VPR’s Bob Kinzel reports:

(Kinzel) According to law enforcement officials, the first few hours following the abduction of a child is the most critical time in apprehending the perpetrator of this crime. That’s why Vermont has become the 45th state in the country to put an emergency notification system into place to alert members of the public when an abduction has taken place.

The goal of the program is to provide the public with key details surrounding the case such as a description of the perpetrator and the color and make of their car in the hope that someone will see the vehicle and make a report to the police. When an abduction takes place, the state police will notify radio and TV stations across the state – the stations will immediately break into their programming to provide the public with whatever information is available.

Governor Jim Douglas says the information will also be flashed across the screens of Vermont lottery signboards throughout the state:

(Douglas) “The Amber Alert system will provide law enforcement with an important new tool to help save lives of our young people and reunite them with their families.
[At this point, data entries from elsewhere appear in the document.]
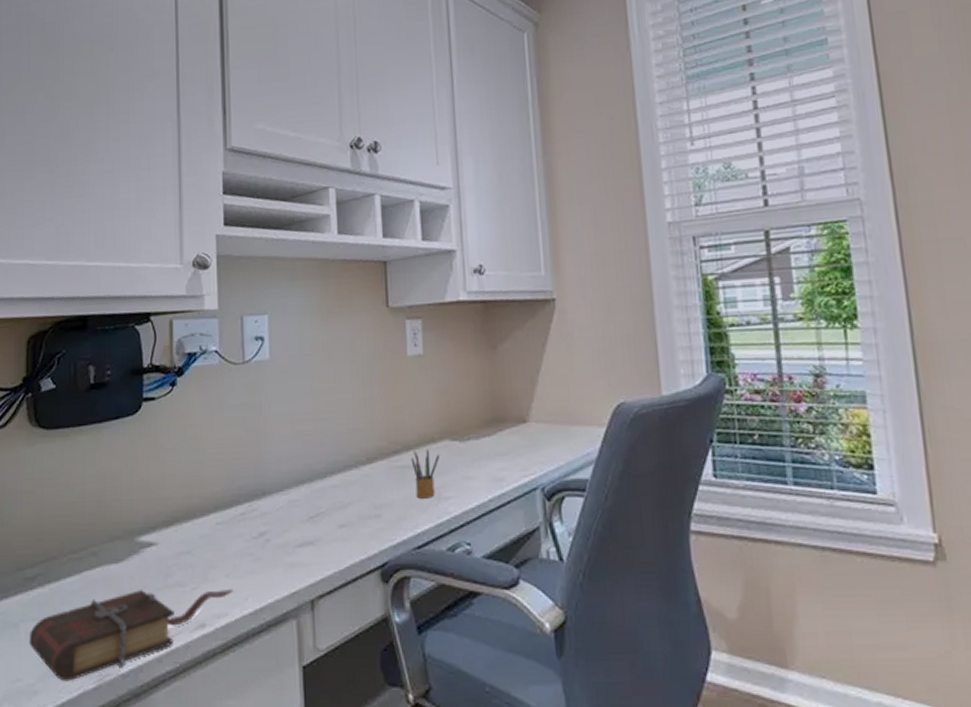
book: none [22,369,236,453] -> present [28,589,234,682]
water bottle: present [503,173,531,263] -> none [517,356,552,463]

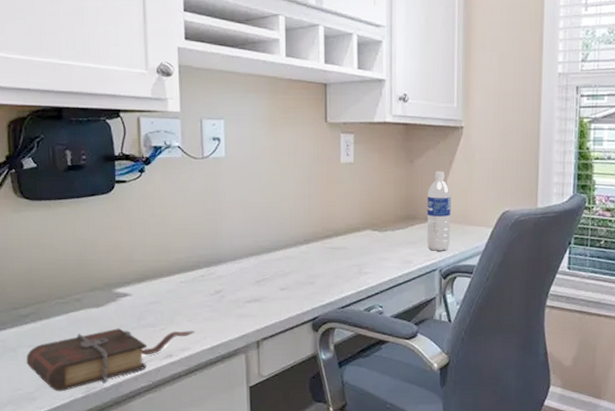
pencil box: present [411,449,440,499] -> none [340,236,363,272]
water bottle: none [517,356,552,463] -> present [426,171,451,251]

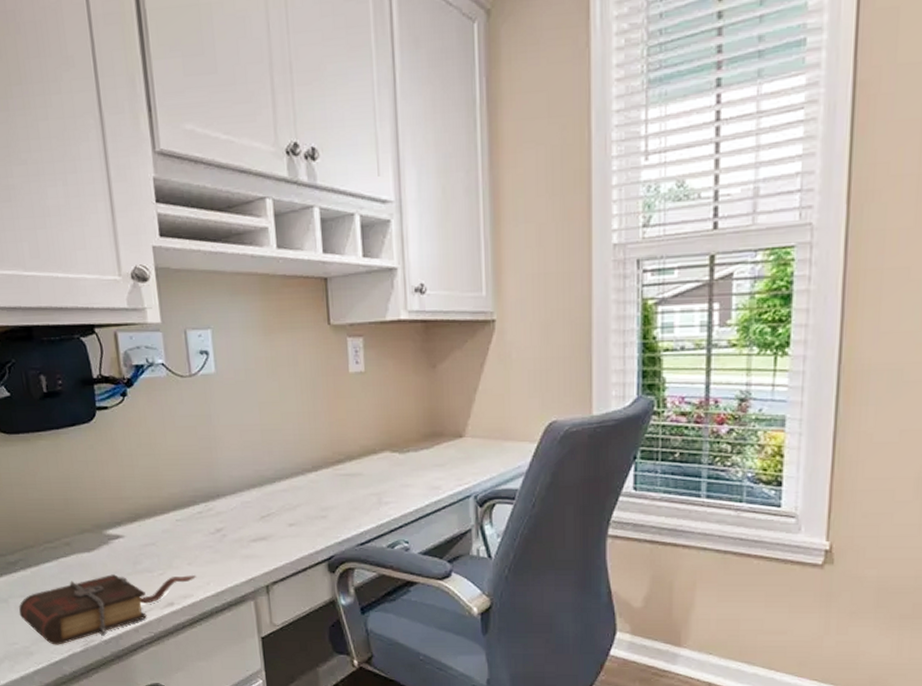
water bottle: present [426,171,451,251] -> none [455,376,486,474]

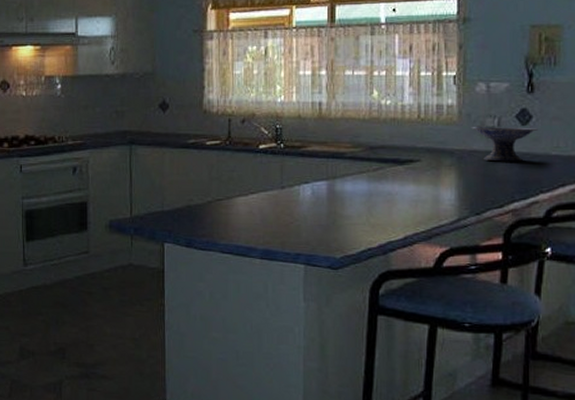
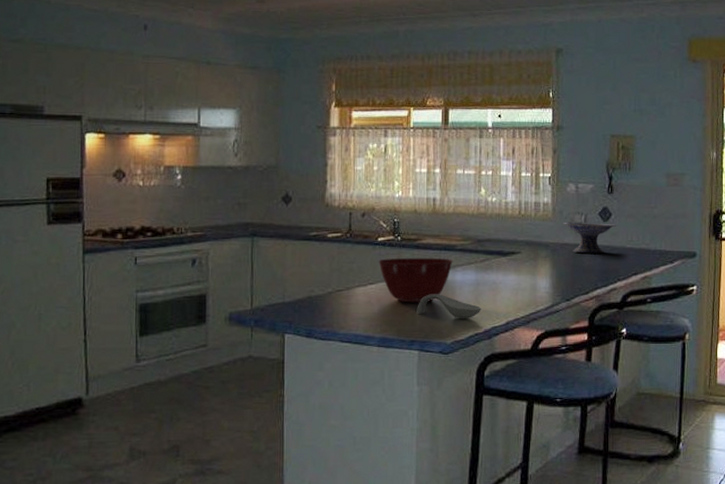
mixing bowl: none [260,166,342,214] -> present [378,257,453,303]
spoon rest: none [302,205,375,232] -> present [417,294,482,318]

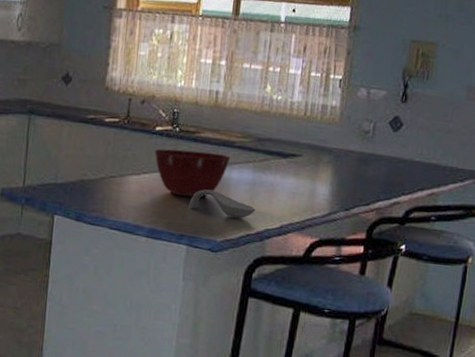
decorative bowl: present [563,222,616,254] -> none [349,128,407,165]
When an alert is activated law enforcement agencies throughout the state immediately gain the assistance of listeners and viewers. Speed is an essential element of any effort to rescue a child. According to the Department of Justice, 74% of the children who were kidnapped and later found murdered were killed within the first three hours after being taken.”

(Kinzel) Senator Patrick Leahy co-sponsored a national Amber Alert law that will make federal grant money available to help individual states implement the program. He says it’s critical to put this system into place:

(Leahy) “I really think that we’re going to be safer in this state. I think we’re going to be safer for having this. Like everybody here, I pray that this is a system that we have in place and we’ll never ever use because there will never be a need to. But in our little state, if it is needed I know and we all know that sending out that Amber Alert you’re going to have 600,000 Vermonters who are immediately going to be on the look out for the child missing.”

(Kinzel) State law enforcement officials have applied for a federal grant that would allow them to place electronic signs along the side of busy highways to provide motorists with pertinent information about an abduction. These signs could also be used to alert drivers to hazardous road conditions. State Police Major Robert White says it will take at least a year to put this part of the system in place.

For Vermont Public Radio, I’m Bob Kinzel in Montpelier.

Vermont Public Radio is a participant in the Amber Alert system.